Input data Block Start

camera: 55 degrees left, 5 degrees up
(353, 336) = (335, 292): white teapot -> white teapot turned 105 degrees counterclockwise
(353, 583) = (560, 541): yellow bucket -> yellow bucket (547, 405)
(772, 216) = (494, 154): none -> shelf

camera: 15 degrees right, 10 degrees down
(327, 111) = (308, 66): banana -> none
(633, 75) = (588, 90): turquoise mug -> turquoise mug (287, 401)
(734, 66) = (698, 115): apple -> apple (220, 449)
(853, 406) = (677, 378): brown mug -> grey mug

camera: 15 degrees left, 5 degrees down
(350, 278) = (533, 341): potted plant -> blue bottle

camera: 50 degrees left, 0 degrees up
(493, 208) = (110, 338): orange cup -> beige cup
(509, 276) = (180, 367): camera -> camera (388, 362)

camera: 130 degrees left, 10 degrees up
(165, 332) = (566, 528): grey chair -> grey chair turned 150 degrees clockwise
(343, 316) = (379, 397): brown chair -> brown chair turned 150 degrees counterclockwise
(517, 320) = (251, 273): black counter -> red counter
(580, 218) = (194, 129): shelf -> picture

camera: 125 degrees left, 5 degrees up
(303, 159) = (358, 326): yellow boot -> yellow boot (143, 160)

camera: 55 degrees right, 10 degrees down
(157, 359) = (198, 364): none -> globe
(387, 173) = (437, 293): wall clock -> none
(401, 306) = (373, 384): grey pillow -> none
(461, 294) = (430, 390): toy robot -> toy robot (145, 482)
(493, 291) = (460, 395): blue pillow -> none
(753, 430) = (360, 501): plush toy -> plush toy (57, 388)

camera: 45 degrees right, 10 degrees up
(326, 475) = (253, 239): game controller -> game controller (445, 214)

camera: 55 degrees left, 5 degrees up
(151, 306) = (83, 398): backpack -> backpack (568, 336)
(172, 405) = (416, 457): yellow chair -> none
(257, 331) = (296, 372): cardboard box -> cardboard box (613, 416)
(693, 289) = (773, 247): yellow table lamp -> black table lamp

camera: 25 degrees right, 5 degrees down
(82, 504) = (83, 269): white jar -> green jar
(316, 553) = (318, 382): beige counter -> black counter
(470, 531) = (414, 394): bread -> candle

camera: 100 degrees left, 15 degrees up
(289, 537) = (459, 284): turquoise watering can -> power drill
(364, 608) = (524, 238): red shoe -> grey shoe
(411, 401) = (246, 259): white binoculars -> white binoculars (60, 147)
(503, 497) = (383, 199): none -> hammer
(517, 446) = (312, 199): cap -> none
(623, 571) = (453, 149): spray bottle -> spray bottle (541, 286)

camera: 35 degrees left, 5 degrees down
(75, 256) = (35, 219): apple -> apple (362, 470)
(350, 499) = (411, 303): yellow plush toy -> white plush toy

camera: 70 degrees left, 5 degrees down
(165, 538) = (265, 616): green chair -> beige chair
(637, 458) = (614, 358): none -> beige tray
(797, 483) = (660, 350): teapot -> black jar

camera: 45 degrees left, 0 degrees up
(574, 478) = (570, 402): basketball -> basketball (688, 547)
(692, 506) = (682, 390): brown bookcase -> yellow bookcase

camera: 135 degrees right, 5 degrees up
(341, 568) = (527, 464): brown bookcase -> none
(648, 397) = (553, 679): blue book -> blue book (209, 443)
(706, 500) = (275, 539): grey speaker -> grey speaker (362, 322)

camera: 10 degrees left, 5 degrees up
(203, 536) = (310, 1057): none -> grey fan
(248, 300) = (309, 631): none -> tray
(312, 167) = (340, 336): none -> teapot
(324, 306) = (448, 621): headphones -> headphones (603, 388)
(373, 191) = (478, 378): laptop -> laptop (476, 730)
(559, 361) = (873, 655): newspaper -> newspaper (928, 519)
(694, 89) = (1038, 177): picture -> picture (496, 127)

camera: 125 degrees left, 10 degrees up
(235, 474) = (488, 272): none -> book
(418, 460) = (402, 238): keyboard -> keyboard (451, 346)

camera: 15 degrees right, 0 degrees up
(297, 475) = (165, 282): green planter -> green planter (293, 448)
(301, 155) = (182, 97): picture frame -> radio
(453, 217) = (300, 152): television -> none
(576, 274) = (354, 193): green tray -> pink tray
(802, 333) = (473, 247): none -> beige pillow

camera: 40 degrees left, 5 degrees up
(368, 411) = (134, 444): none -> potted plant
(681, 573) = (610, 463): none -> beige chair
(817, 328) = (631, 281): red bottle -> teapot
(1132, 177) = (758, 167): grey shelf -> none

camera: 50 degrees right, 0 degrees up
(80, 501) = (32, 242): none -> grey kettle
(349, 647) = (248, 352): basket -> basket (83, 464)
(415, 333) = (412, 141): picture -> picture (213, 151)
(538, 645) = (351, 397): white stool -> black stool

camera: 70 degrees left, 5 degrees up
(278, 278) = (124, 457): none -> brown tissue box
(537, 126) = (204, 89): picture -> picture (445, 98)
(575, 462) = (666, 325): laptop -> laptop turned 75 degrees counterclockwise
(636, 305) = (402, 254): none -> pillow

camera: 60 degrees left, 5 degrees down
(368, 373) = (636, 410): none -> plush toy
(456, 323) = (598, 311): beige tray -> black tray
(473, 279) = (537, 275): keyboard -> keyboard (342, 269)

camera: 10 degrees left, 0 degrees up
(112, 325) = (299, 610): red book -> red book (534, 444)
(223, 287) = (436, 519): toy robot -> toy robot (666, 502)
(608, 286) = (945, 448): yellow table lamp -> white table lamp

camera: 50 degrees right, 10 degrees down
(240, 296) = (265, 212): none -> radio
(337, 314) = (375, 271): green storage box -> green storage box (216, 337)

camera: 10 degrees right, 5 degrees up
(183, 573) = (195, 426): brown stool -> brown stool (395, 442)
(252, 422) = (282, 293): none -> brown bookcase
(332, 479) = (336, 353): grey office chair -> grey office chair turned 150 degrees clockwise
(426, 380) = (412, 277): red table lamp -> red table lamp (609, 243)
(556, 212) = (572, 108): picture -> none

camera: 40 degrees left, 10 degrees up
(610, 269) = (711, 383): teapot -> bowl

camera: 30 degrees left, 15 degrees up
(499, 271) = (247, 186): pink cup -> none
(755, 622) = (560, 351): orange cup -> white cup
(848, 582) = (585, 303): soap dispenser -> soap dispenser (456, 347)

Input data Block End

— What to work on —
Return every line above where "keyboard" appears.

— Solution to the problem —
(418, 460) = (402, 238): keyboard -> keyboard (451, 346)
(473, 279) = (537, 275): keyboard -> keyboard (342, 269)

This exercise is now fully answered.